I have spoken in general terms of what seems to me to be a weakness in the schools of the present day and I have done so, not because I wish to criticize my professional brethren, but because I wish to hint to you where the home must supplement the efforts of the school. Let me speak now of two or three other points in which the schoolboy of to-day seems to me specially weak. The first is general information. Those who have never taught in a school will find it difficult to credit the ignorance displayed by even the best boys of a school in matters of knowledge of which everyone is inclined to take for granted. I have known, for instance, a sixth form boy [grade 10-12], a promising classical scholar, ignorant of the quarters of the heaven in which the sun rises and sets. Every general knowledge paper, of which I have looked over a good many, contains evidence of wonderful ignorance on the part of boys. No doubt what I am saying does not apply to all boys--many lads are remarkably quick at picking up knowledge and acquire an amount of information respecting butterflies, and stamps, and ships, and other boyish delights far exceeding that of their teachers. Most schoolmasters, indeed, would probably readily confess to having learnt much from their pupils. Still, the fact remains that emptiness is the mental characteristic of a good many of even the clever boys of a school. Schools might do more perhaps than they now attempt to give information about common things, but, as things are at present, if that kind of knowledge is not cultivated in the home in early childhood, the boy will probably go through life without it.

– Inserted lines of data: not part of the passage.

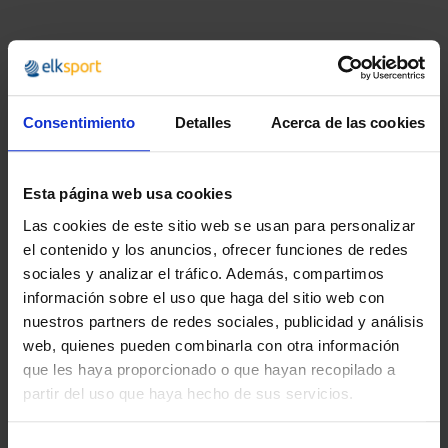
Recomendado
Consentimiento
Detalles
Acerca de las cookies
Esta página web usa cookies
Las cookies de este sitio web se usan para personalizar
el contenido y los anuncios, ofrecer funciones de redes
sociales y analizar el tráfico. Además, compartimos
LISTONES DE ESPUMA
ARCO PRECISIÓN
información sobre el uso que haga del sitio web con
PARA CONOS (6
BASES
nuestros partners de redes sociales, publicidad y análisis
UNIDADES)
LONGITUDINALES
web, quienes pueden combinarla con otra información
que les haya proporcionado o que hayan recopilado a
22,99 €
4,99 €
partir del uso que haya hecho de sus servicios.
27,82 €
6,04 €
Selección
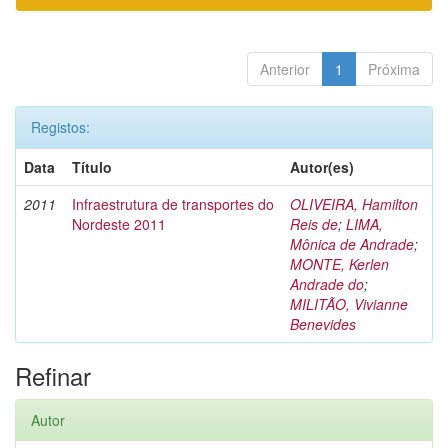
Anterior
1
Próxima
Registos:
Data
Título
Autor(es)
2011
Infraestrutura de transportes do
OLIVEIRA, Hamilton
Nordeste 2011
Reis de
;
LIMA,
Mônica de Andrade
;
MONTE, Kerlen
Andrade do
;
MILITÃO, Vivianne
Benevides
Refinar
Autor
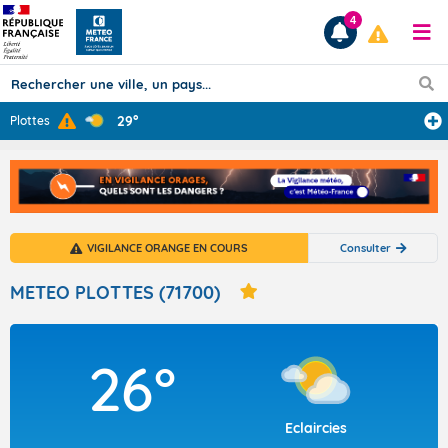
4
29°
Plottes
Prévisions
TOUS LES RÉSULTATS
VIGILANCE ORANGE EN COURS
Consulter
Articles
METEO PLOTTES (71700)
26°
Eclaircies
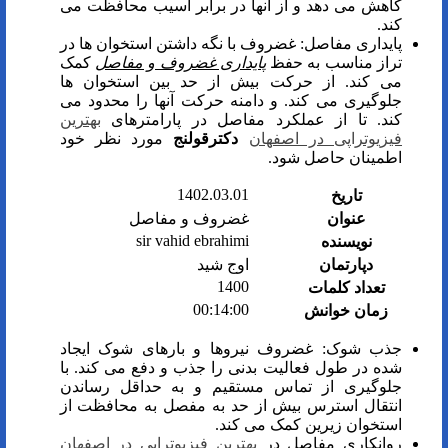
کاهش می دهد و از آنها در برابر آسیب محافظت می
کند.
پایداری مفاصل: غضروف با نگه داشتن استخوان ها در
تراز مناسب به حفظ
پایداری غضروف و مفاصل
کمک
می کند. از حرکت بیش از حد بین استخوان ها
جلوگیری می کند. و دامنه حرکت آنها را محدود می
کند. تا از عملکرد مفاصل در پارامترهای
بهترین
فیزیوتراپی در اصفهان
دکترقولنج
مورد نظر خود
اطمینان حاصل شود.
1402.03.01
تاریخ
عنوان
غضروف و مفاصل
sir vahid ebrahimi
نویسنده
دپارتمان
اوج شید
1400
تعداد کلمات
00:14:00
زمان خوانش
جذب شوک: غضروف نیروها و بارهای شوک ایجاد
شده در طول فعالیت بدنی را جذب و دفع می کند. با
جلوگیری از تماس مستقیم و به حداقل رساندن
انتقال استرس بیش از حد به مفصل به محافظت از
استخوان زیرین کمک می کند.
روانکاری مفاصل در
بهترین فیزیوتراپی در اصفهان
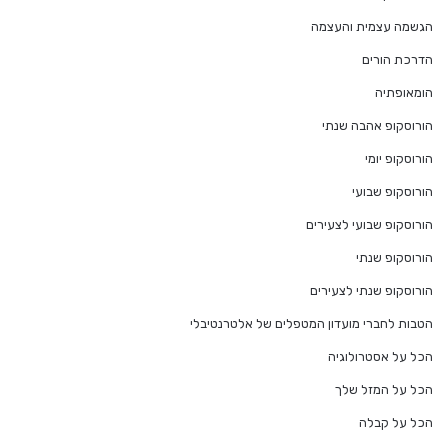
הגשמה עצמית והעצמה
הדרכת הורים
הומאופתיה
הורוסקופ אהבה שנתי
הורוסקופ יומי
הורוסקופ שבועי
הורוסקופ שבועי לצעירים
הורוסקופ שנתי
הורוסקופ שנתי לצעירים
הטבות לחברי מועדון המטפלים של אלטרנטיבלי
הכל על אסטרולוגיה
הכל על המזל שלך
הכל על קבלה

That great thinker whom I have quoted before, the late John Stuart Mill, looked upon it as an absurdity that history and geography should be taught in schools at all, and his reason for this opinion was that no one ever really learnt history and geography except by private reading. I doubt whether Mill would find many practical schoolmasters to agree with this dictum of his, for considerable information on these subjects can be acquired by class-room work, but undoubtedly, in such subjects as these there is a great opportunity for encouraging interest by reading and conversation. To understand history and geography, little technical knowledge is needed, and the interest of the subjects is such that it appeals to most intelligent human beings. Parents can do much to encourage interest in these subjects in their children by talking to them about them, by showing them pictures and by placing in their hands interesting works. Of books which are instructive without being heavy there is nowadays a vast stock. Such are biographies of national heroes, such as Macmillan's "Men of Action" series and some of Froude's works on the Elizabethans, accounts of travels and adventure in foreign lands, historical novels, especially [Sir Walter] Scott's, volumes of light science, such as Hutchinson's works on extinct animals. Of considerable help to a boy in his historical studies is an intelligent reading of the daily paper, not the mere mechanical reading of it, but such an intelligent reading as means a clear apprehension of the present condition of the world, so far, at least, as the boy can comprehend it. To take the instance which most naturally occurs to one at the present moment. How much a boy's understanding of the wars of history will be increased by an understanding of the war that is going on in South Africa to-day! Much as war has changed, there is much in war that is unchangeable--the difficulties of feeding and moving large bodies of men, the fundamental principles of strategy and tactics, the dangers, the hardships, the excitements and the dulnesses, and the boy who has digested the dispatches from correspondents and the letters from soldiers at the front will assuredly be better able to understand the wars of Wellington and Marlborough.